Our work at Outside In and White Shield Center continues. We offer two classes per week at Outside In. Our Thursday class is focused more on gaining physical benefits from yoga, while our Sunday class is focused more on meditative and restorative poses.
We also held our first staff workshop at Outside In November, where we treated a number of O/I employees to a free yoga class. This allowed us to strengthen our ties with the individuals there who work directly with the youth.
Our classes at White Shield Center have grown more popular. A number of the girls have started to practice yoga on their own, and they often have a lot of questions about what yoga is, how it affects their body, why we do it and so on. It is a delight to be able to share with these young women as they strive to find a place for themselves in this world.
We have been in touch with folks at the Community Transitional School here in Portland, as well as Insights Teen Parenting Program. Both have expressed interest in offering yoga classes to their youth, and we are in the process of working out details of these endeavors.
We have also been in touch with some folks in Seattle who are teaching at homeless shelters in Washington state. We are exploring areas of collaboration, including possible joint research efforts on the effects (beneficial as well as unexpected) of yoga within specific homeless populations. At minimum, we will be sharing information about the successes and challenges we encounter teaching yoga to homeless and at risk people.
Anyone interested in volunteering for any of these projects is invited to visit our website and fill out a very simple volunteer contact form, and we will be in touch with you shortly.
Beyond yoga, we are initiating our first wellness class this winter, titled Healthy Meals on Ten Dollars in Food Stamps . This class is geared towards helping homeless youth create healthy food on limited budgets and no kitchen access. Ideally we will be able to emerge from this with a small booklet containing easy to make, inexpensive foods that meet different needs for homeless youth, which we will give away for free. A lot of the youth have improving nutrition as a benchmark they are striving to fulfill, and we hope this will give them momentum in that positive direction.
As part of our educational mission, and in an effort to better connect homeless youth with yoga, we have tried to figure out what about yoga is beneficial for youth on the streets. We concluded that warming the body from the inside (especially in the winter), enhancing immunity, increasing flexibility and the like were direct benefits for folks living on the streets. You can view a sample of our latest outreach flyer at these links: front of card and back of card . The good folks at Outside In have setup a yoga/wellness board there to give us a place to share information, articles and the like with the youth. Ideally, we will be able to build a yoga/wellness library at our teaching locations so that the youth can study outside of our yoga classes.

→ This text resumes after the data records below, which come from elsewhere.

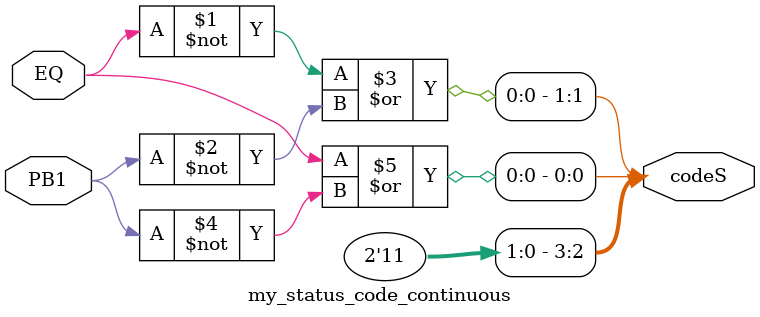
<source format=v>
module my_status_code_continuous(PB1, EQ, codeS);
    input PB1, EQ;
    output [3:0] codeS;

    assign codeS[3] = 1;
    assign codeS[2] = 1;

    or(codeS[1], ~EQ, ~PB1);
    or(codeS[0], EQ, ~PB1);

endmodule
</source>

If anyone has any books or magazines or subscriptions they would be interested in donating for these libraries, drop us an email .
There was also a mention of Street Yoga in the latest issue of the Yoga Journal. We are very appreciative of their attention and support.
We are starting to gather the lessons we have learned into modestly publishable pieces, which we intend to share with the world at large through our website. We have made a connection with the Yoga Research and Education Center in California. They have added Street Yoga to four of their bibliographies, and are interested in possibly publishing some of our findings.
We've also made a connection with the Bastyr University in Seattle about doing a joint research effort around the issue of homeless youth and nutrition.
We have made some improvements to our website recently. Information should be easier to find, and perhaps most interesting for the long run is the Learning section, which has a bare bones outline of that which we are discovering as we continue our teaching efforts. There is also a new community site for Street Yoga which will be available shortly. This will be a single location for all the teachers to record their yoga teaching observations. We hope to make this resource available to sibling organizations around the country so that people teaching yoga to homeless and at-risk people can share information at a single, accessible site.